Animal Science Department

 

Date of this Version

December 1995

Comments

Published for Proceedings, The Range Beef Cow Symposium XIV December 5, 6 and 7, 1995, Gering, Nebraska.

Abstract

The National Beef Quality Audit, conducted by Colorado State, Texas A&M and Texas Tech Universities in 1992, was a "wake-up" call to the beef cattle industry. The results of the audit of the slaughter cattle population, conducted in 28 plants from across the U.S., indicated a total of some $280 in inefficiencies for each fed steer and heifer produced in the beef business. Furthermore, when these inefficiencies were categorized, it became apparent that the majority of these losses occur due to excess fat production with lower consistency in taste than desired. If the industry is to remain a viable sector of the food business, it cannot ignore the challenge presented by these results: the beef cattle industry needs to achieve change at the carcass level, by implementing a combination of changes in feeding and management practices coupled with genetic improvement.

If one reviews the history of the "carcass merit/value-based marketing" issue, the argument has repeatedly been raised by both industry and academia that goes something like this: "I do not get paid on the basis of carcass performance, and until I do, I see little justification for collecting carcass data. Furthermore, "value-based marketing" is a buzz word made up by the packing industry, for the benefit of the packing industry, that seems to keep getting delayed in its implementation." While this argument may appear to be historically true, it also is somewhat short-sighted. The fact of the matter is that the business of selling beef has become more challenging due to competition from the poultry and pork industries. The response of the beef packing and retail industries is beginning to be seen through the development of new closely trimmed boxed beef.

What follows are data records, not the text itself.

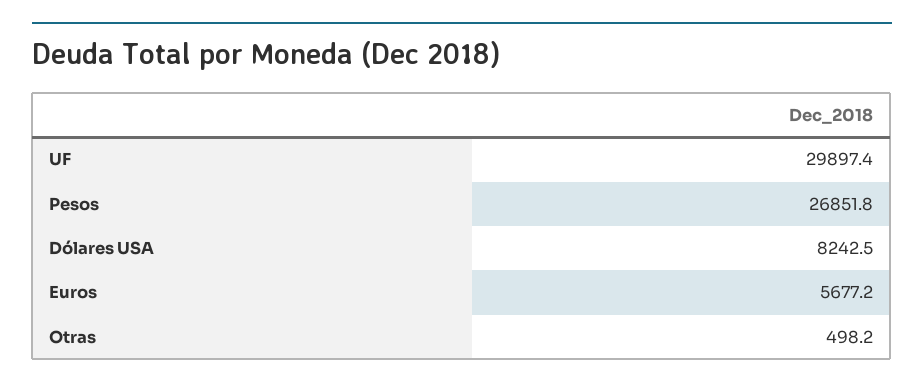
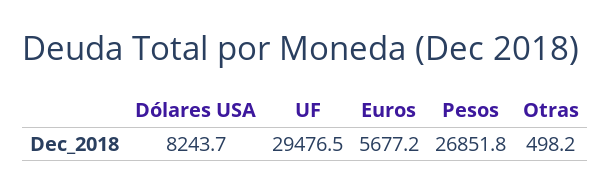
UF: 29897.4 -> 29476.5
Dólares USA: 8242.5 -> 8243.7

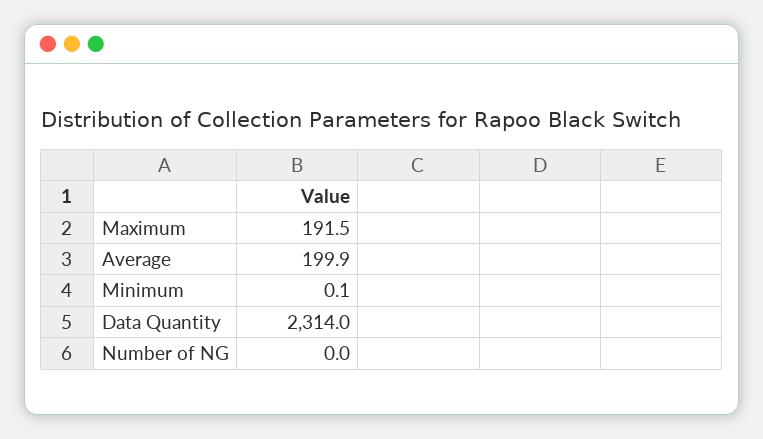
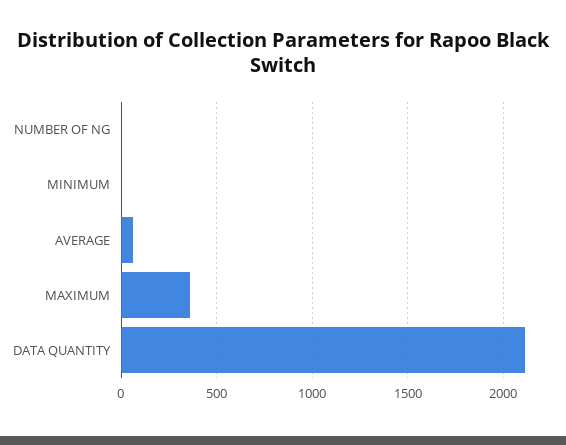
Maximum: 191.5 -> 350
Average: 199.9 -> 50
Data Quantity: 2314 -> 2100

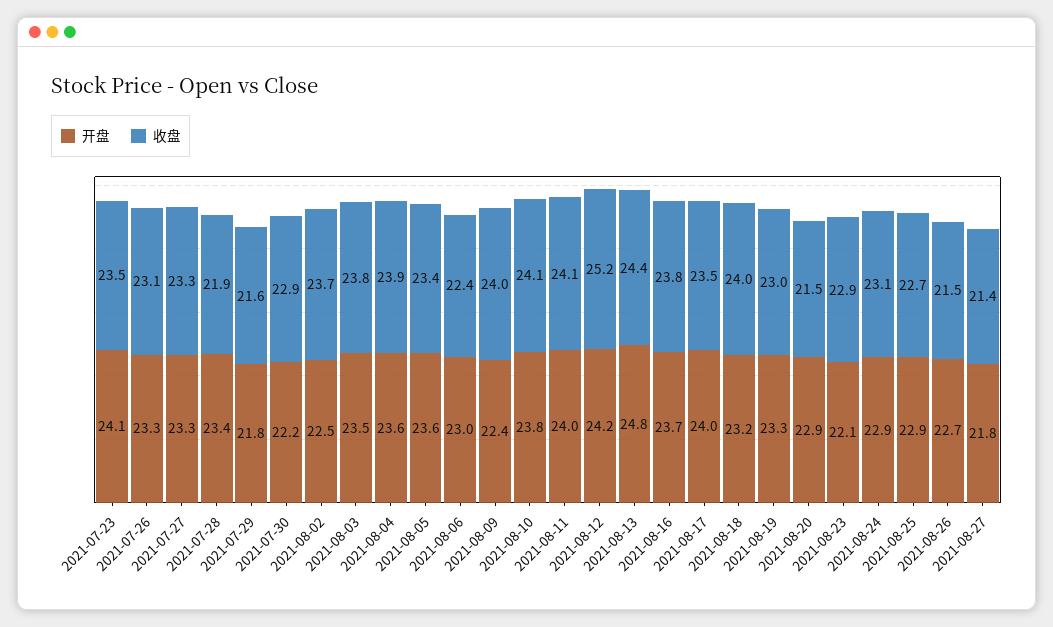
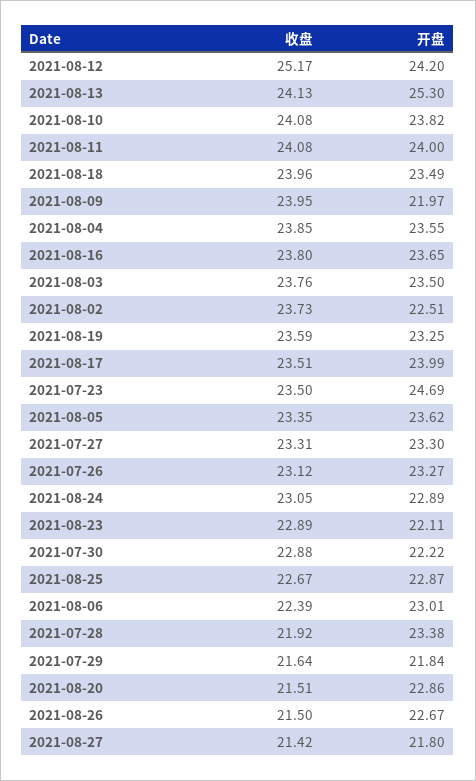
开盘, 2021-07-23: 24.1 -> 24.69
开盘, 2021-08-09: 22.4 -> 21.97
开盘, 2021-08-13: 24.8 -> 25.3
收盘, 2021-08-13: 24.4 -> 24.13
开盘, 2021-08-18: 23.2 -> 23.49
收盘, 2021-08-19: 23 -> 23.59

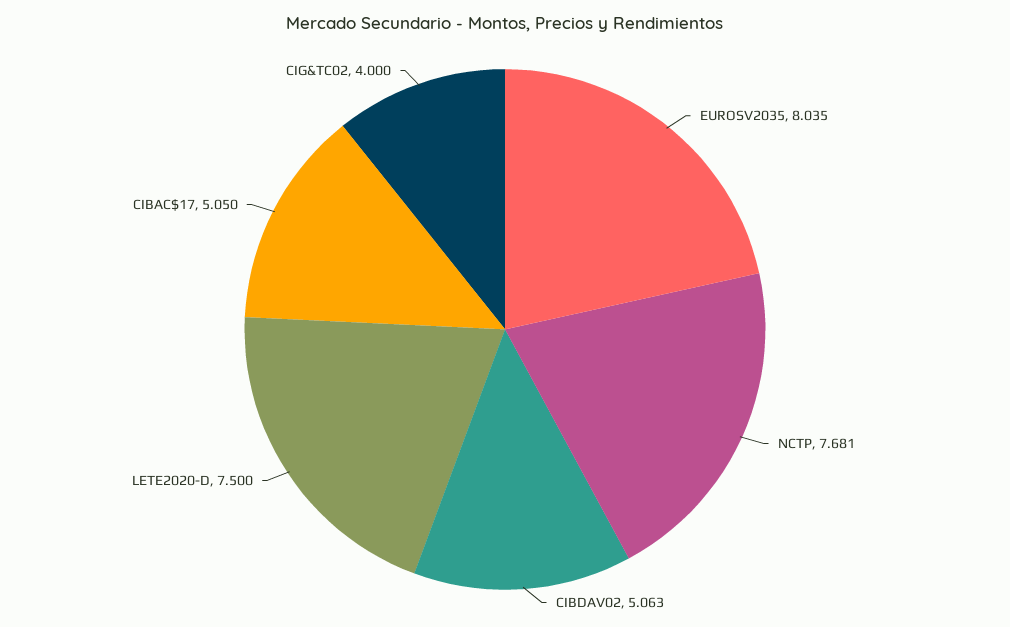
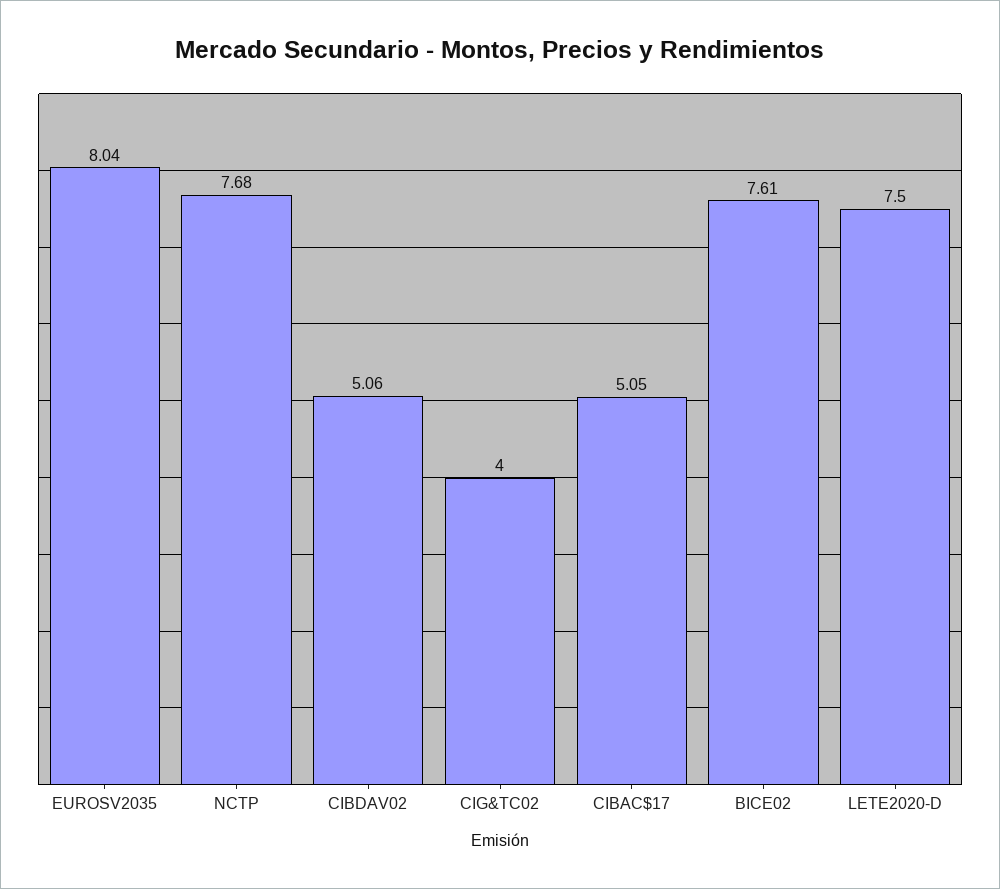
BICE02: none -> 7.61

In the past two years, Excel, IBP and Monfort-ConAgra have all developed 1/4 inch trim (or less) boxed-beef specifications. Industry consensus is that approximately 40% of all boxed-beef trade will fall into this category by the end of 1995, with this percentage expected to increase in 1996 (NCA, 1995). One does not have to be very astute to realize the impact of this marketing change on the cow-calf industry. Furthermore, the Long Range Plan for the consolidated organizations of the beef industry lists “improving quality and consistency” of beef as its #1 leverage point. Collectively, these points reveal that measurement of carcass performance is indeed justified.